Power Tool Fastener Recognition for Accurate Torque Control
Find Innovative SolutionsGenerate Solutions
Solution Overview
Problem
Existing power tools lack the ability to accurately determine the characteristics of fasteners, such as size, thread pitch, material, and lubrication, leading to inefficient torque application and potential damage to fasteners or workpieces.
Innovation Solution
The power tool incorporates a controller that uses a camera to capture visual indications of fasteners, applies machine-learning models to identify their characteristics, and sets motor operating parameters based on these characteristics, such as K-Factor, to optimize torque delivery.

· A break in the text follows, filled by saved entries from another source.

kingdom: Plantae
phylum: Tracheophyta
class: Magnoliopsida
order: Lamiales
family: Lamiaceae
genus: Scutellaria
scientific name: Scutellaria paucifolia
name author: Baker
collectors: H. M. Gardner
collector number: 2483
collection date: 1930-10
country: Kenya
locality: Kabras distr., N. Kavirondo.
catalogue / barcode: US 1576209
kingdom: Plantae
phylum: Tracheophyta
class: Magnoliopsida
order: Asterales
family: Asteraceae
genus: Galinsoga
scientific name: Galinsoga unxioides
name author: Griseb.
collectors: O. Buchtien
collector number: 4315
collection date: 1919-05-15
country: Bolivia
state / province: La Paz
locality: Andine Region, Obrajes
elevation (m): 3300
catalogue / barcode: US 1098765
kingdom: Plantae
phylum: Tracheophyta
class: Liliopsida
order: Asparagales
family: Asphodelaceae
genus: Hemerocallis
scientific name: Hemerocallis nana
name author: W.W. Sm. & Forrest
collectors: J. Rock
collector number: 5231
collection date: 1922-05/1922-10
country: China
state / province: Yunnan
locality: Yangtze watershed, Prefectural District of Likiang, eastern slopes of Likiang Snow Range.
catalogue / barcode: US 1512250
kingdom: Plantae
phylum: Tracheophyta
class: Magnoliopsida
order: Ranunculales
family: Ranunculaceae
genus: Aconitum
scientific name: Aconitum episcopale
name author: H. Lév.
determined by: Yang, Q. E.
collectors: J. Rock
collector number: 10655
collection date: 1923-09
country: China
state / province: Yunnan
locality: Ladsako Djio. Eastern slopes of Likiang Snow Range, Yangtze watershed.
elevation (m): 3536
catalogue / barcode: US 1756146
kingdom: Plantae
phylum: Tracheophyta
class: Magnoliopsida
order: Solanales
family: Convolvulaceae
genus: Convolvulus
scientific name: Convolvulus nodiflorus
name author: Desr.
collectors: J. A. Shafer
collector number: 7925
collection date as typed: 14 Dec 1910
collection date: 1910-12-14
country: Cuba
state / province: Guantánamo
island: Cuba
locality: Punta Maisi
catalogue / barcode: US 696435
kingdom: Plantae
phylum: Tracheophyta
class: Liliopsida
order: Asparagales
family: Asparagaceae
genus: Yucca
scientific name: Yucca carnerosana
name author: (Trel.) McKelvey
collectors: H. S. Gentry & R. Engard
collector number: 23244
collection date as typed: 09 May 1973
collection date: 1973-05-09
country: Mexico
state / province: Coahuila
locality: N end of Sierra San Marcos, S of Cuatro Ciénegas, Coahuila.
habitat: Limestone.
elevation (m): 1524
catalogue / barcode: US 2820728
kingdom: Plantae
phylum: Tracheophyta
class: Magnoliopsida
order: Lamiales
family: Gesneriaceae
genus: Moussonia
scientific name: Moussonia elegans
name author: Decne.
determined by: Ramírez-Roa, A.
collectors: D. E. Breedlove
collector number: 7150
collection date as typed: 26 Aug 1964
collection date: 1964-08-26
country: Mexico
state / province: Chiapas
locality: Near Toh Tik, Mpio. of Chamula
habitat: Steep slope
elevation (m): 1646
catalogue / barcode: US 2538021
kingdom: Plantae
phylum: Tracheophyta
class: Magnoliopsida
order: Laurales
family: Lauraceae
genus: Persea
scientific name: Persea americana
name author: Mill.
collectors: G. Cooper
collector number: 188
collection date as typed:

Engineering Contradictions & Design Principles
Engineering Contradiction Analysis
1Manufacturing precision
If a fixed torque setting is used in existing power tools, then the tool structure remains simple, but the torque application is inaccurate and may cause fastener damage
Solution Approach 1:
The system performs preliminary identification of fastener characteristics (size, thread pitch, material, lubrication) using machine learning models before torque application. This allows the controller to pre-determine the appropriate K-Factor and torque settings based on the identified fastener type, ensuring accurate torque application without requiring complex real-time adjustments during operation
Solution Approach 2:
The patent replaces manual torque setting mechanisms with an automated optical detection and machine learning-based control system. The camera captures visual indications of fasteners, and machine learning models analyze these images to identify fastener characteristics, automatically determining optimal torque settings without manual intervention or complex mechanical adjustment mechanisms
2Productivity
If manual fastener identification is required, then the control system remains simple, but the operation efficiency decreases and time is lost
Solution Approach 1:
The power tool performs self-identification of fastener characteristics through its integrated camera and machine learning models. The system automatically captures visual indications of the fastener, analyzes the image to determine fastener type and properties, and autonomously adjusts torque settings without requiring operator intervention or manual lookup of fastener specifications
Solution Approach 2:
The patent introduces a camera as an intermediary device to capture visual indications of fasteners, which are then processed by machine learning models to identify fastener characteristics. This intermediary optical detection system bridges the gap between the operator and the fastener, enabling automatic identification and torque setting adjustment without direct manual measurement or inspection
3Reliability
If generic torque settings are applied to all fasteners, then the control system remains simple, but fastener damage occurs and reliability decreases
Solution Approach 1:
The system applies local quality by determining specific torque settings tailored to each identified fastener type rather than using a universal torque value. The machine learning model analyzes visual characteristics of the specific fastener present and adjusts the K-Factor and torque parameters accordingly, ensuring each fastener receives the precise torque it requires based on its material, size, thread pitch, and lubrication conditions
Solution Approach 2:
The patent dynamically changes control parameters (K-Factor and torque settings) based on the identified fastener characteristics. The machine learning model determines the appropriate K-Factor value corresponding to the detected fastener type, and the controller adjusts the motor torque output accordingly, transforming the control system from static generic settings to dynamic adaptive parameter adjustment
Data Source
AI summary
Systems and methods for determining tool parameters based on characteristics of a driven fastener. Power tools described herein include a motor and an impact mechanism coupled to the motor. The impact mechanism includes a hammer driven by the motor and an anvil configured to receive an impact from the hammer and drive a fastener. The power tool includes a controller connected to the motor. The controller is configured to receive a visual indication of the fastener and identify a type of the fastener based on the visual indication. The controller is configured to determine a K-Factor of the fastener based on the type of the fastener, set an operating parameter for driving the motor based on the K-Factor, and drive the motor according to the operating parameter.